---------- Документ ----------
Глава семнадцатая
СВЯТАЯ ТРЕЗВОСТЬ
«Итак, не будем спать, как и прочие, но будем бодрствовать и трезвиться» (1 Фес. 5, 6). При изучении жизни святых нам бросается в глаза, что они при всем своем горении, опьянении Иисусом сохраняли святую трезвость. Их «алкание и жажда правды», их «одержимость» Богом, их преизбыток любви к Богу и ближним, их безусловное упование на Господа — все то, что делает их в глазах мира безумцами — не имеет ничего общего с визионерством, с вымученным идеализмом. Оно несет на себе печать подлинности, правды и классичности. Их победа над миром лишена всякой «романтики» в плохом смысле этого слова, намерения замаскировать свои слабости и земные привязанности, она далека от игнорирования опасностей, угрожающих нашей падшей природе, ей не нужны всевозможные флер и позолота. Их жизнь — это одно непрекращающееся «трезвление», которое настолько же далеко от обычной трезвости так называемых «реалистов» и «прагматиков», как и от мелодраматизма «романтиков».
----------
Задания
1. От чего, согласно главе о святой трезвости, «трезвление» святых так же далеко, как от мелодраматизма «романтиков»?
2. Напишите продолжение главы о святой трезвости, начиная после её последнего предложения.
---------- Предоставленные записи ----------
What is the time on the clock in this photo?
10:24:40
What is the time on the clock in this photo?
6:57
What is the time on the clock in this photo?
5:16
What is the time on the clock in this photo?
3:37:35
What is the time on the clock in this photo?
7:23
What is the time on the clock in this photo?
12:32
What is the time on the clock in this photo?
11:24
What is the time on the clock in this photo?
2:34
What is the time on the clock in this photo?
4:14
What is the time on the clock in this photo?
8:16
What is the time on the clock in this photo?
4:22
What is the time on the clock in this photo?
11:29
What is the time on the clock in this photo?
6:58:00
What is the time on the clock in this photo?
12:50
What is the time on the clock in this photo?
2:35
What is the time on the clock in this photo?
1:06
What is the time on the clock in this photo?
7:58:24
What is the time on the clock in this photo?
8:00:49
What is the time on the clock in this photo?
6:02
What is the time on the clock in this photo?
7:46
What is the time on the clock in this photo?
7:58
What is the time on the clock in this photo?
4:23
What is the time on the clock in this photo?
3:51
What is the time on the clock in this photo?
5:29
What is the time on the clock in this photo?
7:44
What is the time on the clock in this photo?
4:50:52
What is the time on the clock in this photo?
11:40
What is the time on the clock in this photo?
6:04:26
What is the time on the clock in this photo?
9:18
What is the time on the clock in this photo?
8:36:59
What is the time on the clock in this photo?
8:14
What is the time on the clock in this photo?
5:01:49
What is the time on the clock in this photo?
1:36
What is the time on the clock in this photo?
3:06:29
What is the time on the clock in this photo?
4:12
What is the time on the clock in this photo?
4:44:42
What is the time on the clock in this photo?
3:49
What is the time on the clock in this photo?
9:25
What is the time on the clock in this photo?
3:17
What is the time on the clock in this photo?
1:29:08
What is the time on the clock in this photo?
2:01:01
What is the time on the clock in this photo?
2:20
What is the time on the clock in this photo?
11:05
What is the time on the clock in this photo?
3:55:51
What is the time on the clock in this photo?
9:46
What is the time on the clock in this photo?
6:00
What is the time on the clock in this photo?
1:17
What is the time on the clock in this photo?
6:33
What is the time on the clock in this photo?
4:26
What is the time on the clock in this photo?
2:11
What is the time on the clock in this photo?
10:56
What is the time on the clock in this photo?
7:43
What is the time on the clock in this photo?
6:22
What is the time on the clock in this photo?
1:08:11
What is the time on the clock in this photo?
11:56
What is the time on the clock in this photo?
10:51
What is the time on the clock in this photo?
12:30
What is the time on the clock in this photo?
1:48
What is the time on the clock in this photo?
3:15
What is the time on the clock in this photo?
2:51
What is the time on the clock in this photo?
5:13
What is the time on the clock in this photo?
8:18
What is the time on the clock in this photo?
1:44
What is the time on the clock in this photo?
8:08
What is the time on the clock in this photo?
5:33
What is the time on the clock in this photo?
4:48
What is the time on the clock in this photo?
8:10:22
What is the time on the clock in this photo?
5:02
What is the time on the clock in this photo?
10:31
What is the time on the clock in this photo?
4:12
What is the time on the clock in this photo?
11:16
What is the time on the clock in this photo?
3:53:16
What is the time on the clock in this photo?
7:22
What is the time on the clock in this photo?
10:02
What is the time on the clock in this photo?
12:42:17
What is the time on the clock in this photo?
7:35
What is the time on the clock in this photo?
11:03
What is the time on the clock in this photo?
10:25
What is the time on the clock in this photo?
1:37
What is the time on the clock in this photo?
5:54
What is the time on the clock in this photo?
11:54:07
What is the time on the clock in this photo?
----------
Ожидаемые ответы
1. От обычной трезвости так называемых «реалистов» и «прагматиков».

2.
Когда мы отмечаем у тех или иных людей как черту их характера трезвость, мы обычно связываем с ней один недостаток. Людьми, трезво смотрящими на вещи, мы называем тех, кто или не признает реальности высших ценностей, или, по крайней мере, не отдает себе в них отчета. К первому типу принадлежат все те, кто испытывает недоверие ко всему возвышенному и придает значение лишь тому, что можно «потрогать», чья реальность очевидна. Даже если они и не отрицают категорически духовный мир, тем не менее они не полагаются на него и считают идеалистами тех, кто поступает иначе. Они приписывают окружающему их миру лишь низменные, прозаические мотивы. Считая себя утилитаристами, они в этом качестве посматривают свысока на «идеалистов», снисходительно и насмешливо сочувствуя им. Они заведомо настроены против всего сверхъестественного. Реальным и серьезным им кажется только то, что можно потрогать рукой и охватить практической сметкой. Очевидно, что такая трезвость есть нечто весьма негативное, а ее источником является игнорирование собственно и определяющей весь наш мир сверхъестественной действительности и всеобщей иерархии космического Целого. У этих людей искаженное представление о мире, ибо, хотя они и не являются визионерами и всерьез не относятся к призракам и фантомам, они не отдают себе отчета в существовании огромной части действительности — и притом важнейшей. Они деформируют космос, глядя на него «снизу», считая более низменное более основательным и солидным.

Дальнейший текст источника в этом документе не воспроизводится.